What about the Avanza?

The Rush measures 4.4m long, 1.6m wide, 1.7m tall and has a wheelbase of 2.6m and a ride height of 220mm. Interestingly, it has a maximum wading depth of 600mm.

The Rush is larger than the Avanza; It is 35mm wider, 10mm taller, 295mm longer and has 30mm longer wheelbase.

Overall

Toyota has set its sights on dominating the compact SUV market with the addition of a second Avanza-based vehicle into the segment. The target market? South African motorists seeking a family-friendly 5-seater in need of more boot space than car seats.

The boot is by far one of the biggest you’ll encounter in its segemnt. Should you require more space than its voluminous confines can offer, the seat can be folded down. I wish it came with a sixth gear as the noise level while cruising at highway speeds is very high. A minor gripe is that those seeking an extra row of seats are unable to do so.
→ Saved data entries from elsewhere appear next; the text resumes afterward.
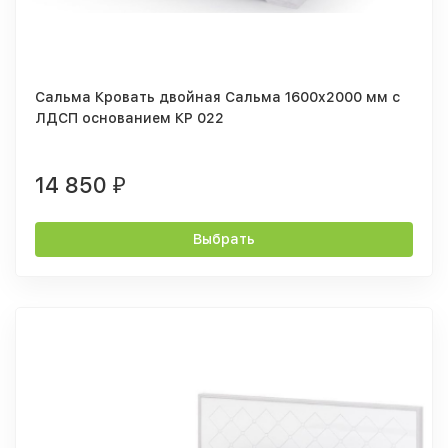
Сальма Кровать двойная Сальма 1600x2000 мм с
ЛДСП основанием КР 022
14 850
₽
Выбрать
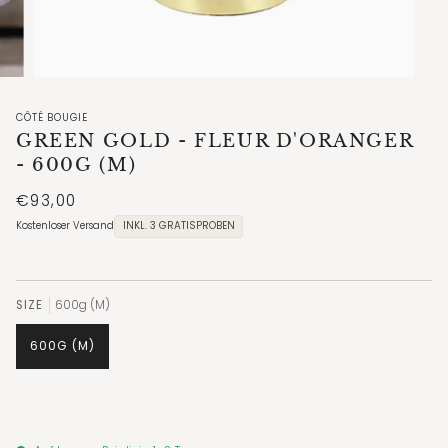
CÔTÉ BOUGIE
GREEN GOLD - FLEUR D'ORANGER
- 600G (M)
€93,00
Kostenloser Versand
INKL. 3 GRATISPROBEN
SIZE
600g (M)
600G (M)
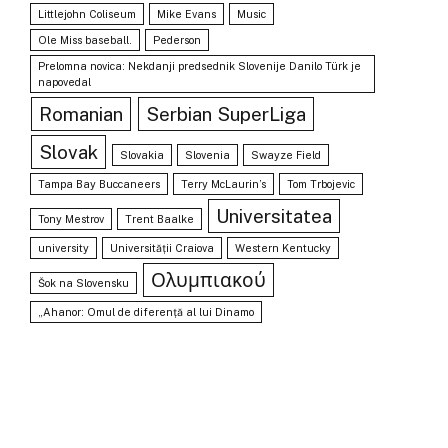
Littlejohn Coliseum
Mike Evans
Music
Ole Miss baseball.
Pederson
Prelomna novica: Nekdanji predsednik Slovenije Danilo Türk je
napovedal
Romanian
Serbian SuperLiga
Slovak
Slovakia
Slovenia
Swayze Field
Tampa Bay Buccaneers
Terry McLaurin’s
Tom Trbojevic
Universitatea
Tony Mestrov
Trent Baalke
university
Universității Craiova
Western Kentucky
Ολυμπιακού
Šok na Slovensku
„Ahanor: Omul de diferență al lui Dinamo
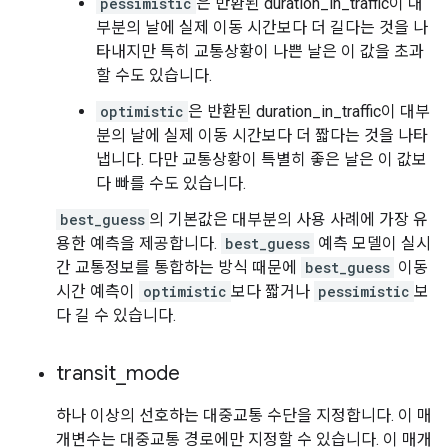
pessimistic
은 반환된 duration_in_traffic이 대
부분의 날에 실제 이동 시간보다 더 길다는 것을 나
타내지만 특히 교통상황이 나쁜 날은 이 값을 초과
할 수도 있습니다.
optimistic
은 반환된 duration_in_traffic이 대부
분의 날에 실제 이동 시간보다 더 짧다는 것을 나타
냅니다. 다만 교통상황이 특별히 좋은 날은 이 값보
다 빠를 수도 있습니다.
best_guess
의 기본값은 대부분의 사용 사례에 가장 유
용한 예측을 제공합니다.
best_guess
예측 모델이 실시
간 교통정보를 통합하는 방식 때문에
best_guess
이동
시간 예측이
optimistic
보다 짧거나
pessimistic
보
다 길 수 있습니다.
transit
_
mode
하나 이상의 선호하는 대중교통 수단을 지정합니다. 이 매
개변수는 대중교통 경로에만 지정할 수 있습니다. 이 매개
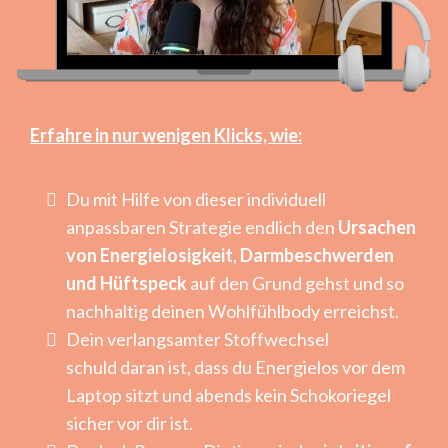
Erfahre in nur wenigen Klicks, wie:
Du mit Hilfe von dieser individuell
anpassbaren Strategie endlich den
Ursachen
von Energielosigkeit
,
Darmbeschwerden
und Hüftspeck
auf den Grund gehst und so
nachhaltig deinen Wohlfühlbody erreichst.
Dein verlangsamter Stoffwechsel
schuld daran ist, dass du Energielos vor dem
Laptop sitzt und abends kein Schokoriegel
sicher vor dir ist.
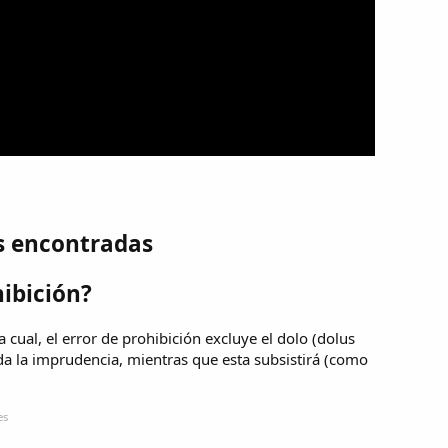
s encontradas
hibición?
a cual, el error de prohibición excluye el dolo (dolus
ida la imprudencia, mientras que esta subsistirá (como
es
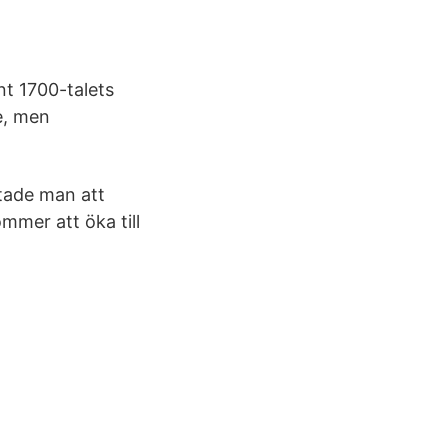
nt 1700-talets
e, men
ttade man att
ommer att öka till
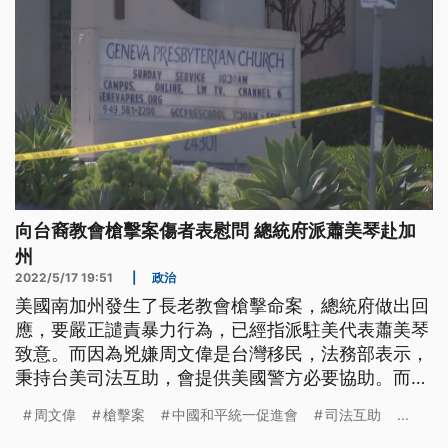
向台裔教會槍擊案傷者表慰問 總統府派蕭美琴赴加
州
2022/5/17 19:51
|
政治
美國南加州發生了長老教會槍擊命案，總統府做出回
應，要嚴正譴責暴力行為，已經指派駐美代表蕭美琴
致意。而因為兇嫌周文偉是台灣移民，法務部表示，
秉持台美司法互助，會提供美國警方必要協助。而周
文偉被起底說是美國拉斯維加斯和統會理事，因此反
周文偉
槍擊案
中國和平統一促進會
司法互助
...
獨促統立場鮮明，有學者分析，這是屬於激進份子的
Overall, with a price-tag below the psychological R300 000 mark, it’s a well-specced and capable family SUV that should give direct rivals (read: Honda BR-V) and more expensive crossovers a run for their money – Toyota predicts 200 units a month.

Toyota Rush pricing:

Toyota Rush High MT - R299 900
Toyota Rush High AT - R313 500

A six-year or 90 000km service plan is standard, backed up by a 3-year or 100 000km warranty. Service intervals are 15 000km.